No livro escrito pelo jornalista Misha Glenny é possível entender por completo o desenrolar da vida do Nem em paralelo ao crescimento do tráfico de drogas no Brasil. Antônio era um homem pacato sem muitas ambições, com um emprego regularizado e a chance de crescer na empresa ele vislumbrava um futuro melhor para a esposa e a filha recém nascida, apesar das dificuldades que passou na infância o jovem acreditava que a vida estava se encaminhando e talvez em uma realidade alternativa a história de Nem e de sua família poderia ser outra, porém logo o jovem casal são surpreendidos por um problema, a filha, ainda um bebê é portadora de uma doença rara. Os pais passam meses sem saber ao certo o que a filha tem, pode ser tuberculose, porém evolui de forma rápida, pode ser um câncer, mas não é. A criança sofre de uma síndrome conhecida como "Histiocitose X" que atinge uma em cada 200 mil pessoas. É aí que a vida de Antônio toma rumos tortuosos, neste momento ele já se encontra desempregado, precisando de 20 mil reais para o tratamento da filha decide recorrer a lei da favela, ao estado próprio que muitas vezes é o único a suprir as necessidades dos moradores. Lulu é o traficante da vez, a Rocinha é o seu feudo, e por incrível que pareça a paz reina, ele é do tipo que prefere manter os problemas longe da comunidade, discreto, porém acessível a quem precisa, é ele que vai guiar Antônio em sua nova vida. Ao pedir dinheiro emprestado ao dono do morro o jovem sabe que vai ter que pagar trabalhando no tráfico de drogas, é assim que começa a ser segurança de uma boca de fumo. Como está no próprio livro "Subiu o morro como Antônio. Desce como outro homem, a partir de agora conhecido pelo apelido de Nem."
A cada capítulo é possível ler e sentir a mudança do homem, Nem é rápido, prático e inteligente, cresce dentro da organização, é de confiança, mas aos poucos se vê cada vez menos de Antônio, agora é um homem mulherengo, com outras ambições. Podemos dizer que a morte de Lulu é um divisor de águas, sem ele a favela volta novamente ao caos, e com um agravante Lulu já tinha rachado com o Comando Vermelho e fazia conexões com a facção rival, os Amigos dos Amigos, conhecido como ADA. Agora é guerra e é pra valer, ninguém quer perder um dos territórios mais lucrativos do Rio de Janeiro. Em meio a confusão nasce um novo líder, Nem toma o poder, em uma ascensão tida como rápida, agora ele é o Dono do Morro. Preciso confessar que por alguns minutos fechei o livro e tentei recordar que isto é uma história real, porque por vários momentos parece ficção, mas não é. É uma história de gente de verdade, é um relato que poderia ser de um amigo, de um conhecido, de um parente, porquê é a nossa realidade. No livro também conhecemos outros personagens marcantes como Bibi Perigosa, a estudante de direito que se envolveu no tráfico por amor cego ao marido e continuou pelo amor a luxúria, ao poder. Além dos agentes da lei, aqueles que estão comprometidos de verdade, como Octávio e Renata, que tiveram uma relação estreita com Nem quando tentaram mediar um rendição, ou então os detetives Bárbara, Estelita e Leal. Cada um tem uma história a contar, cada um movimenta as peças de um jogo muito maior do que se pode imaginar.

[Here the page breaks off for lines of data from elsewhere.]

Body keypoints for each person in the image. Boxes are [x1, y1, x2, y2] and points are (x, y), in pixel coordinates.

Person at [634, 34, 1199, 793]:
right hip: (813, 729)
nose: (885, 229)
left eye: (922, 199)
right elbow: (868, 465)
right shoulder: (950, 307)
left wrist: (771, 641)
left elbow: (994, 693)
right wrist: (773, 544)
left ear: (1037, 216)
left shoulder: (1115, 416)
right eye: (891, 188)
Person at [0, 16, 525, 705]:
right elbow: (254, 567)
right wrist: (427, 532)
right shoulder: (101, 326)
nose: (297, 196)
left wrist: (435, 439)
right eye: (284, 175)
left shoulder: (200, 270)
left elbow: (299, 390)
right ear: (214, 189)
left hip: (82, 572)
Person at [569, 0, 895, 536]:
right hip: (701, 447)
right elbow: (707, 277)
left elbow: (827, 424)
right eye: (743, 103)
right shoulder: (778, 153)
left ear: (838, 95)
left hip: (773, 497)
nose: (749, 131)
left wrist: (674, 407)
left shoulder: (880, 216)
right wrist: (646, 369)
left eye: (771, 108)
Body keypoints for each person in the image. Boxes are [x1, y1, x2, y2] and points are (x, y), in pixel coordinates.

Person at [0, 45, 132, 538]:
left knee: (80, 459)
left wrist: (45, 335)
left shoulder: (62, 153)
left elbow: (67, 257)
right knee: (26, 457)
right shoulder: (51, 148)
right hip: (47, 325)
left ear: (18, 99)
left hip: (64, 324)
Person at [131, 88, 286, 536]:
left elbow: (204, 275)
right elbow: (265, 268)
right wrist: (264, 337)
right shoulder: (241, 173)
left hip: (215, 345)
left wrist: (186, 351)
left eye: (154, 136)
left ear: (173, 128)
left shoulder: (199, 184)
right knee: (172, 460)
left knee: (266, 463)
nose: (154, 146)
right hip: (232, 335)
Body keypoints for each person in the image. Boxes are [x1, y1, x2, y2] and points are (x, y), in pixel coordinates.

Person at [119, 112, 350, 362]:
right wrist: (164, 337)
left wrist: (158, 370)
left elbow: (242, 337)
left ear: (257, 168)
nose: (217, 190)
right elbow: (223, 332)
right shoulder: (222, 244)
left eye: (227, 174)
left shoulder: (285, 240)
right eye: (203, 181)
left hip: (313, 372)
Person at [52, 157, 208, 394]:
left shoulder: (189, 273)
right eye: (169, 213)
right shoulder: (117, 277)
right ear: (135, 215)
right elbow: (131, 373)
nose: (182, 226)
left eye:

A queda de Nem se dá por vários fatores, mas o principal é o cansaço. Ninguém consegue conter as guerras internas, as brigas de facções, as intrigas entre as mulheres, as operações policiais, o suborno, inclusive no livro é relatado que cada policial corrupto ganha 50 mil de cada facção para fornecer informações sigilosas, aí vem o questionamento como combater isso? Se um PM no Rio tem um dos salários mais defasados, é uma conta que não fecha, é uma influência do ambiente da qual se torna difícil escapar. Ao longo da leitura também acompanhamos as medidas do então Secretário de Segurança Pública, Beltrame e do governador da época, Sérgio Cabral, que hoje se encontra preso em Bangu 8, presídio do Rio de Janeiro. Vemos também a implementação das Unidades de Pacificação (UPP), o sonho utópico de fazer o Estado por meio da polícia dominar as favelas só fortaleceu outra face do crime, as milícias. É uma Hydra um cai e mil se levantam.É um mar de corrupção e desamparo.
A prisão do Nem foi de tirar o fôlego, mas não poderia ser para menos, ao fim do livro vemos que próprio escritor cria uma empatia pelo personagem, ele é um homem comum, que poderia ter sido algo mais se não tivesse sido arrastado e conquistado pelo tráfico de drogas. Na minha humilde opinião é uma leitura obrigatória e esse texto é apenas um complicado muito pequeno comparado com a intensidade da história de a genialidade de Misha Glenny.